Heresy!
by Pastor Historicus
Monothelitism & The African Heresies
The Council of Chalcedon did not find complete approval, particularly in the eastern provinces of the Empire. Many of these provinces remained firmly monophysite. In fact, following the Persian invasion of the Middle East all the captured provinces were monophysite. This was around AD 620.
The Emperor Heraclius was, however, able to recapture the lost provinces from the Persians and set about trying to restore religious harmony between Catholics and Monophysites. The Patriarch of Constantinople, Sergius, was ready to help. A few years earlier he had devised his own "version" of Trinitarian belief. Sergius won over the Patriarch of Alexandria, a monophysite, to his own views. However, once again, there was a champion of orthodoxy to hand. This was a learned monk of Alexandria named Sophronius. He became Patriarch of Jerusalem. Sergius wrote to the Pope about his own teaching and what was happening. His teaching was that although it was true to talk of Christ being "in two natures," He worked His divine and human works by one Theandric operation (i.e. there is only one will in Christ). The Pope, in his replies to Sergius and Sophronius, showed that he had no real grasp of the theological issues and ordered both sides to remain silent.
The Emperor then issued a exposition of the heresy to be enforced throughout the Empire. This is known as the "Ecthesis" of Heraclius. It states bluntly that there is but one will in Christ. In 649 a new Pope, St. Martin, called a synod and condemned Sergius and the Ecthesis. He declared there are "two natural wills, the Divine and human, and two natural operations, the Divine and human." The new Emperor, Constans, a monothelite, was furious and seized the Pope by force. He later died of his hardships in exile in the Crimea.
Finally, orthodoxy triumphed in the Council of Constantinople in AD 680. Some of the key words are "We also preach two natural wills in Him and two natural operations, without division, without change, without separation, without partition, without confusion . . . And two natural wills, not contrary as impious heretic assert, but His human will following His divine and omnipotent will, not resisting it but rather subject to it."
The African Heresies
We now turn back a few centuries to consider a group of three heresies that were found largely in North Africa. They have one thing in common, that St. Augustine of Hippo was involved in dealing with them.
Donatism
This heresy had its origins in the ending of the persecutions of Catholics at the turn of the Third Century. Donatus was a Bishop in Numidia. The troubles arose because of squabbles between those who had been imprisoned for their faith and those who remained free and were accused of apostasy in the face of the enemy. Among those accused were certain bishops. The Donatists claimed that apostasy meant such a great fall from Grace that they had lost all their spiritual power. They could no longer be a means of Grace—no longer baptize or ordain. Where priests and bishops had been ordained by apostates they lacked valid orders. True Catholic doctrine is that the unworthiness of the minister does NOT affect the validity of his administration of the Sacraments, which operate ex opere operate (literally, "from the work worked").
■ ■ ■ ■
Check your understanding
a) In the passage on heresies, why did the Donatists hold that certain bishops could no longer baptize or ordain?
b) Rewrite the stretch of the passage on heresies from "by Pastor Historicus" through "around AD 620.", swapping every "provinces" for "regions".
c) Continue the passage on heresies after its final sentence.
■ ■ ■ ■
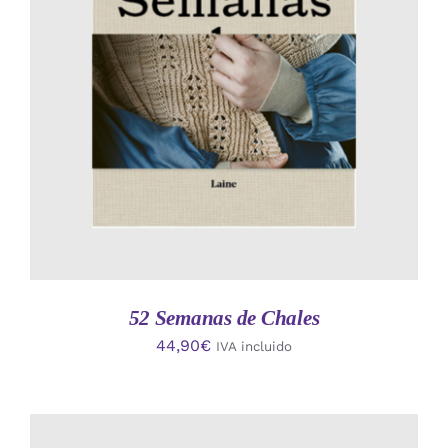
AÑADIR AL CARRITO
/
DETALLES
52 Semanas de Chales
44,90
€
IVA incluido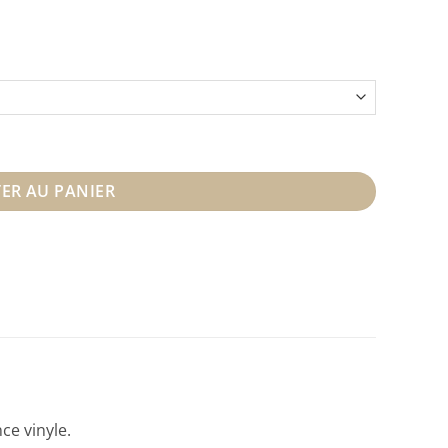
ER AU PANIER
ce vinyle.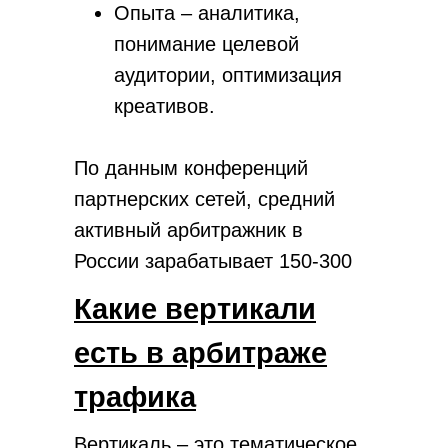
Опыта – аналитика,
понимание целевой
аудитории, оптимизация
креативов.
По данным конференций
партнерских сетей, средний
активный арбитражник в
России зарабатывает 150-300
тысяч рублей в месяц. Это
Какие вертикали
после расходов на рекламу,
есть в арбитраже
прокси, аккаунты и сервисы.
трафика
Вертикаль – это тематическое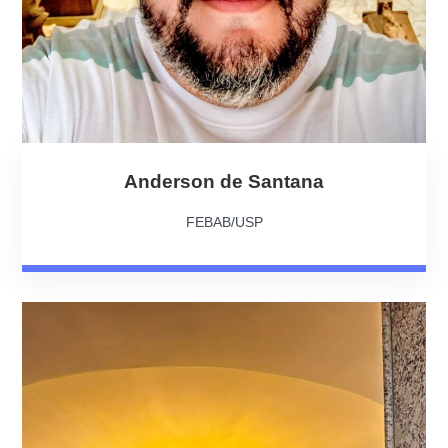
Anderson de Santana
FEBAB/USP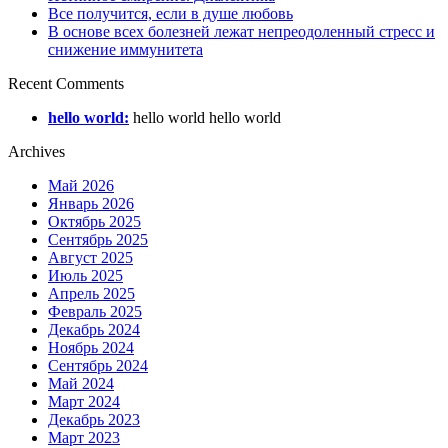
Все получится, если в душе любовь
В основе всех болезней лежат непреодоленный стресс и
снижение иммунитета
Recent Comments
hello world:
hello world hello world
Archives
Май 2026
Январь 2026
Октябрь 2025
Сентябрь 2025
Август 2025
Июль 2025
Апрель 2025
Февраль 2025
Декабрь 2024
Ноябрь 2024
Сентябрь 2024
Май 2024
Март 2024
Декабрь 2023
Март 2023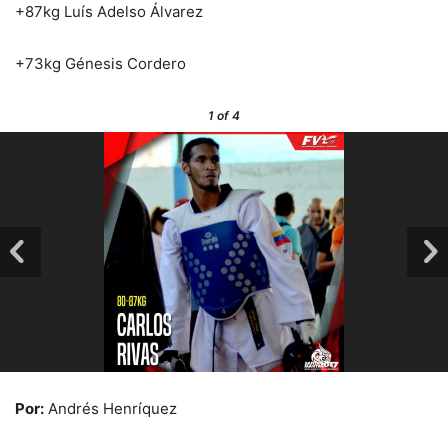
+87kg Luís Adelso Álvarez
+73kg Génesis Cordero
1
of 4
Por:
Andrés Henríquez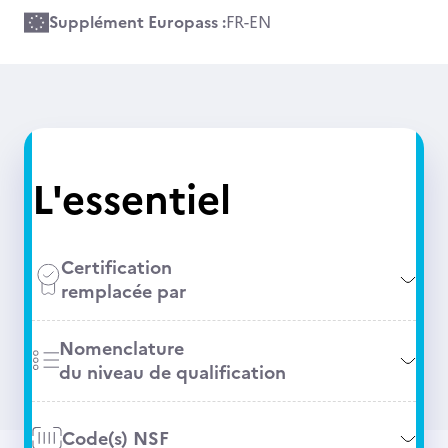
Supplément Europass :
FR
-
EN
L'essentiel
Certification
remplacée par
Nomenclature
du niveau de qualification
Code(s) NSF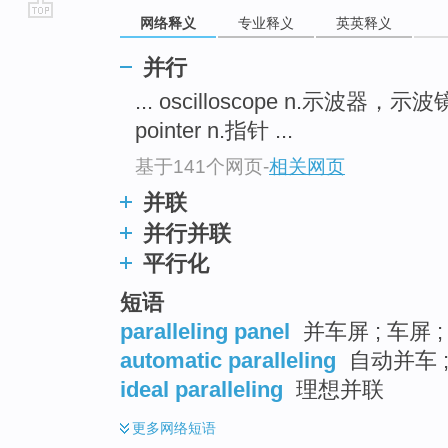
网络释义
专业释义
英英释义
go
top
并行
... oscilloscope n.示波器，示
pointer n.指针 ...
基于141个网页
-
相关网页
并联
并行并联
平行化
短语
paralleling panel
并车屏 ; 车屏 
automatic paralleling
自动并车 
ideal paralleling
理想并联
更多
网络短语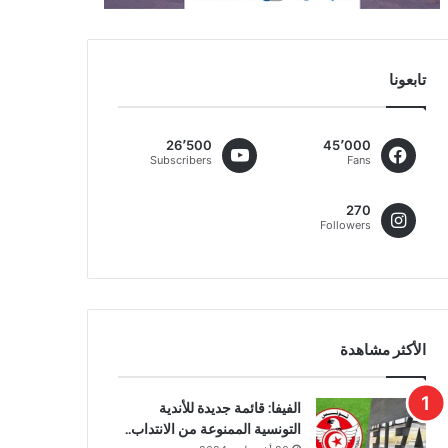
تابعونا
26٬500
45٬000
Subscribers
Fans
270
Followers
الأكثر مشاهدة
الفيفا: قائمة جديدة للأندية
التونسية الممنوعة من الانتداب..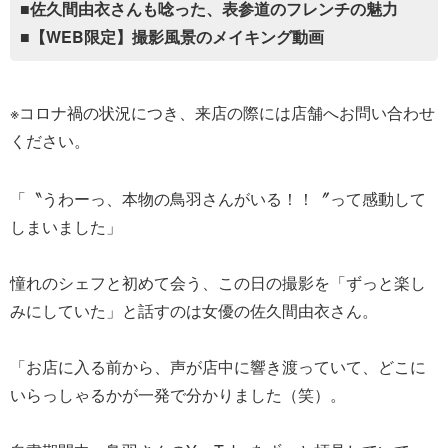
■佐久間由衣さんも唸った、表参道のフレンチの魅力
■【WEB限定】撮影風景のメイキング動画
※コロナ禍の状況につき、来店の際には店舗へお問い合わせ
ください。
「〝うわーっ、本物の鳥羽さんがいる！！〞って感動して
しまいました」
憧れのシェフと初めて会う、この日の撮影を「ずっと楽し
みにしていた」と話すのは女優の佐久間由衣さん。
「お店に入る前から、声が店中に響き渡っていて、どこに
いらっしゃるかが一発で分かりました（笑）。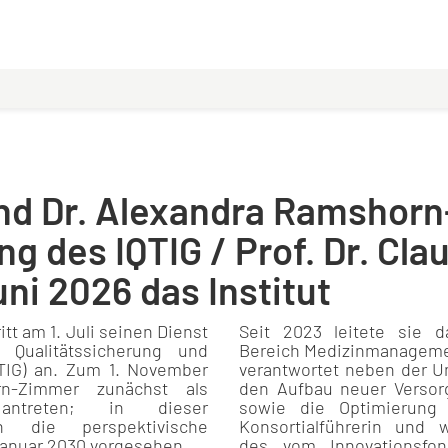
 und Dr. Alexandra Ramshor
 des IQTIG / Prof. Dr. Cla
uni 2026 das Institut
ritt am 1. Juli seinen Dienst
Seit 2023 leitete sie 
 Qualitätssicherung und
Bereich Medizinmanagemen
TIG) an. Zum 1. November
verantwortet neben der U
n-Zimmer zunächst als
den Aufbau neuer Versor
in antreten; in dieser
sowie die Optimierung 
ch die perspektivische
Konsortialführerin und w
 Januar 2030 vorgesehen.
des vom Innovationsfon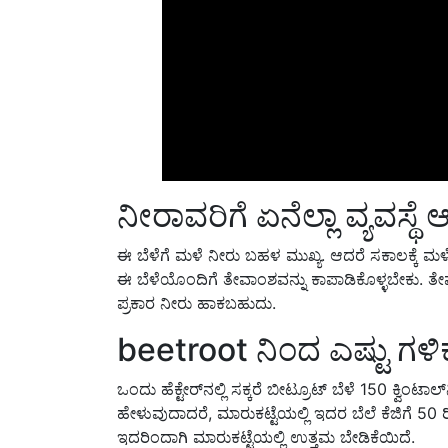
ನೀರಾವರಿಗೆ ಏನೆಲ್ಲಾ ವ್ಯವಸ್ಥೆ
ಈ ಬೆಳೆಗೆ ಮಳೆ ನೀರು ಬಹಳ ಮುಖ್ಯ. ಆದರೆ ಸಕಾಲಕ್ಕೆ ಮಳೆ
ಈ ಬೆಳೆಯೊಂದಿಗೆ ತೇವಾಂಶವನ್ನು ಕಾಪಾಡಿಕೊಳ್ಳಬೇಕು. ತೇ
ಪ್ರಕಾರ ನೀರು ಹಾಕಬಹುದು.
beetroot ನಿಂದ
ಎಷ್ಟು ಗಳಿಕ
ಒಂದು ಹೆಕ್ಟೇರ್‌ನಲ್ಲಿ ಸಕ್ಕರೆ ಬೀಟ್ರೂಟ್ ಬೆಳೆ 150
ಕ್ವಿಂಟಾಲ
ಹೇಳುವುದಾದರೆ
,
ಮಾರುಕಟ್ಟೆಯಲ್ಲಿ ಇದರ ಬೆಲೆ ಕೆಜಿಗೆ
50
ರ
ಇದರಿಂದಾಗಿ ಮಾರುಕಟ್ಟೆಯಲ್ಲಿ ಉತ್ತಮ ಬೇಡಿಕೆಯಿದೆ.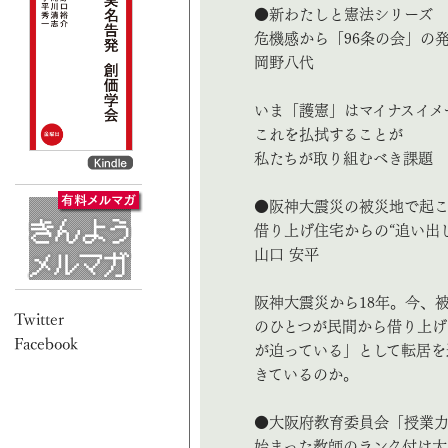
●新わたしと憲法シリーズ
危機感から「96条の会」の
岡野八代
いま「護憲」はマイナスイメ
これを払拭することが
私たちが取り組むべき課題
●阪神大震災の被災地で起
借り上げ住宅からの“追い出し
山口 安平
阪神大震災から18年。今、被
のひとつが民間から借り上げ
が迫っている」として転居を
きているのか。
●大阪府教育委員会「授業
始まった教師のランク付け大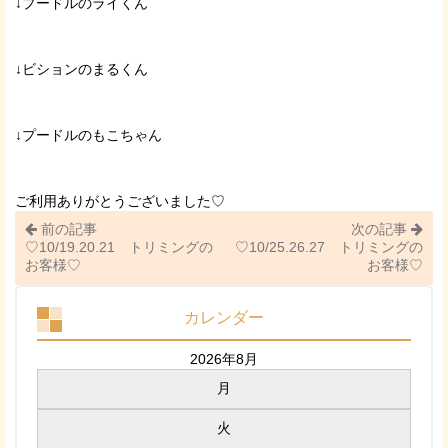
↓プードルのライくん
↓ビションのまるくん
↓プードルのもこちゃん
ご利用ありがとうございました♡
前の記事
次の記事
♡10/19.20.21 トリミングの
♡10/25.26.27 トリミングの
お客様♡
お客様♡
カレンダー
2026年8月
月
火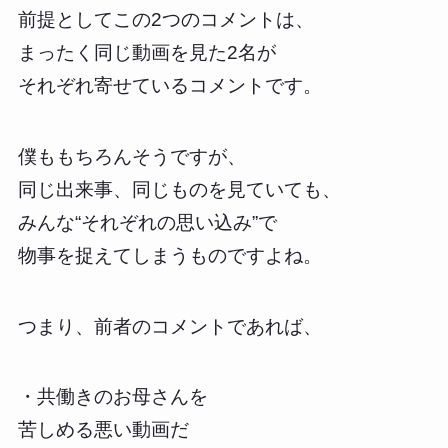
前提としてこの2つのコメントは、
まったく同じ動画を見た2名が
それぞれ寄せているコメントです。
僕ももちろんそうですが、
同じ出来事、同じものを見ていても、
みんな“それぞれの思い込み”で
物事を捉えてしまうものですよね。
つまり、前者のコメントであれば、
・共働きのお母さんを
苦しめる悪い動画だ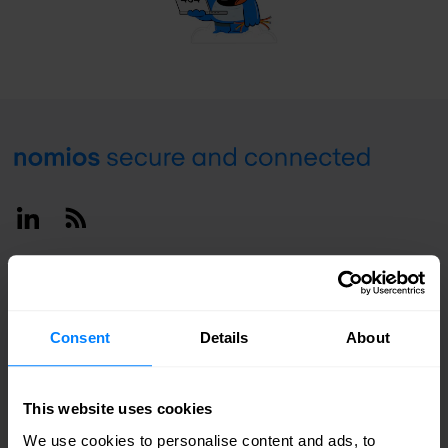
Footer
Linkedin
RSS
België / Français
Consent
Details
About
This website uses cookies
We use cookies to personalise content and ads, to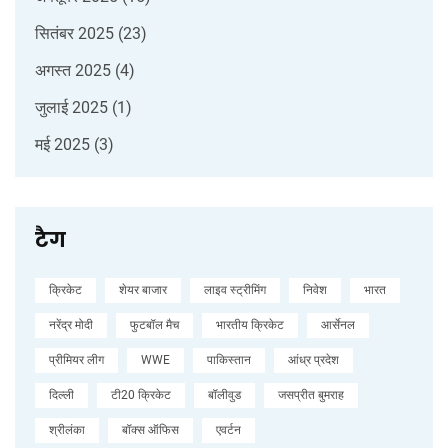
सितंबर 2025
(23)
अगस्त 2025
(4)
जुलाई 2025
(1)
मई 2025
(3)
टैग
क्रिकेट
शेयर बाजार
लाइव स्ट्रीमिंग
निवेश
भारत
नरेंद्र मोदी
फुटबॉल मैच
भारतीय क्रिकेट
आर्सेनल
प्रीमियर लीग
WWE
पाकिस्तान
आंध्र प्रदेश
दिल्ली
टी20 क्रिकेट
बॉलीवुड
जसप्रीत बुमराह
श्रीलंका
बॉक्स ऑफिस
एवर्टन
■ ■ ■ ■
Numbered answers
a) The Donatists claimed that apostasy meant such a great fall from Grace that those who had committed it lost all their spiritual power. Because certain bishops were accused of apostasy, the Donatists held that those bishops could no longer be a means of Grace.

b)
by Pastor Historicus
Monothelitism & The African Heresies
The Council of Chalcedon did not find complete approval, particularly in the eastern regions of the Empire. Many of these regions remained firmly monophysite. In fact, following the Persian invasion of the Middle East all the captured regions were monophysite. This was around AD 620.

c)
This heresy dragged on for one hundred years. There was a weird off-shoot known as the "Circumcellions." They were a militant band of fanatics, self-appointed judges of social inequality and rigourists in matters of morals. They roamed around the country with cudgels and ravaged the estates of the wealthy, compelling assent with terror. Sorne demanded to be killed in order "to die for their faith"! However, it was often true Catholics who died at their hands and it was common practice among these vandals to throw out the Blessed Sacrament from a church if they knew that Mass there was said by a true Catholic priest.
In today's world, we have a near parallel with "Catholic" guerillas who make common cause with the Communists and seek to overthrow lawful governments by violence where they consider social inequalities exist. These groups also claim their own martyrs. One was a priest known as "Camillo Torres," who became a guerilla and was later shot.
The classic defense against the Donatists is to be found in the works of St. Augustine (De Baptismo iv 18): "Wherefore anyone who is on the devil's side cannot defile the sacrament which is of Christ . . . When baptism is administered in the words of the Gospel, however great be the perverseness of either minister or recipient, the sacrament itself is holy on His account Whose sacrament it is."
The Manichees
Before his conversion, St. Augustine was for a time a Manichee. The heresy is, in fact, another variety of Gnosticism originating in Persia and very close to Mithraism described earlier. The founder, named Mani, preached his pernicious doctrine around the year AD 240. There is the dual origin of life and two supreme principles, one good and one evil. There is only one way in which Manicheeism differs significantly from Gnosticism. The Manichees were divided into two groups. First there were the elect, who were bound to a severe moral code including prohibitions of certain foods and drinks, and even of marriage. But then there were the "Hearers" who accepted the system and would one day qualify for salvation by passing into the ranks of the Elect but who until then had nothing else to do except hold fast to their resolution to do so. St. Augustine, as a young man, was intellectually satisfied with a system which claimed to "know" everything and appeared as a complete academic scheme, which would, however, allow the moral disorders of his life to continue as a mere "Hearer." The "Hearers" were notorious for their immorality.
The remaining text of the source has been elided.